On the second night of performance, kids of ages 5-12 play for several hours, in the course of which they go from beginners who have never held a drumstick or a bow in their hand to some sort of self-educated, fresh, joyful yet incomprehensible system, with waves of sound penetrating the night air. Some might say a music of chaos; others would say a music of polyrhythms. Intense, yes. They play long and hard. There’s no food tonight. The power goes down and sound man Guy Smith disappears into the darkness under the gallery director’s house to wade through all the squelchy cane toads to re-connect. The smoke machine is still pumping and Catherine, playing fence wire, looks like she is about to pass out. Meanwhile, the talented dancer who had committed to performing around the Wreck shows up on crutches, injured in last night’s basketball contest.

The morning starts in Warmun at 5am with raucous mass fly-pasts of ravens, cockatoos, corellas and a host of other hyperactive avians. Amid the mayhem, pied butcherbirds start up a golden duet in the nearest highest tree (song post). Blinding sun reveals the day.

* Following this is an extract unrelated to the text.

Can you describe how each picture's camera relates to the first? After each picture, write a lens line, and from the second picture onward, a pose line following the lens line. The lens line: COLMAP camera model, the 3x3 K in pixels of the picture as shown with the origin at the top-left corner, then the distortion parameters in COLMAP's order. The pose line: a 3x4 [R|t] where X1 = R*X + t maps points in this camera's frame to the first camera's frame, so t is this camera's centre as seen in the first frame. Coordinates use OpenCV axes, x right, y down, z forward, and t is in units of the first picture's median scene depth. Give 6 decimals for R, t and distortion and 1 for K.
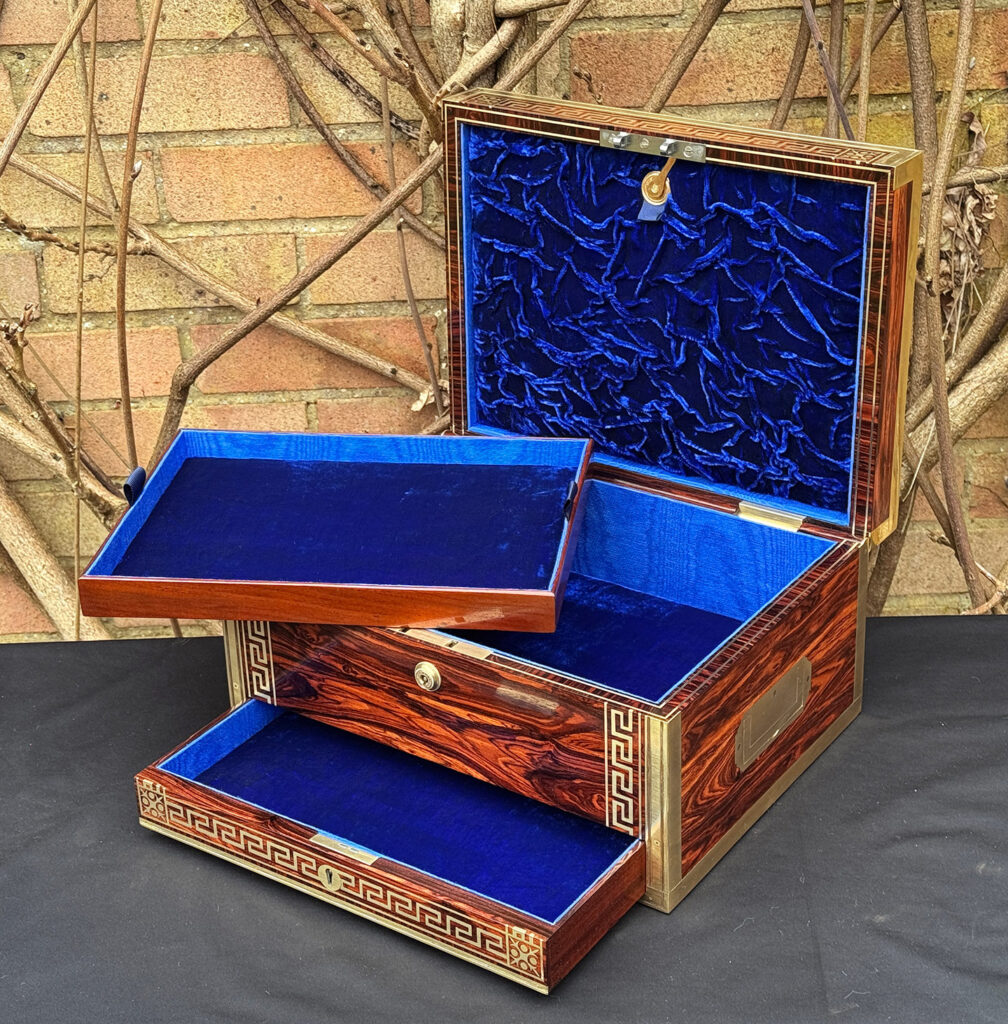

The symbiosis of staggering beauty and piles of trash is a common enough outback trope in both white and black communities. In Warmun, there are grey-haired nomads and the odd big art sale to think of, so large signs point to the trash bins. In the traditional way that South Sea Islanders left their pre-industrial trash on the beach and let the tide take it away, so the original inhabitants of Australia let nature take its course. It’s just that with plastic, tin and wrecks, Nature needs a lot of years to take its course. Many inhabitants of Warmun simply don’t see trash, and after a few weeks here I’m not sure I’m seeing it either. Aboriginal people have a casual disregard for the tenets, products and detritus of capitalism. It is not that they are wilfully refusing economic orthodoxy, they simply have another take on what’s important, another take on ownership — a 65,000 year point of view linking the critical animate and inanimate forever. Things can be discarded, kinship cannot.

The Wreck Residency has been produced in 2016 and 2017 by Tura New Music in association with the Warmun Arts Centre and with the support of the Ian Potter Foundation and Healthway. The first Wreck performance took place in 2012 in White Cliffs, NSW. In 2013 a wreck was hauled 1,000 kilometres from White Cliffs to Carriageworks to be performed as part of the Sydney Festival.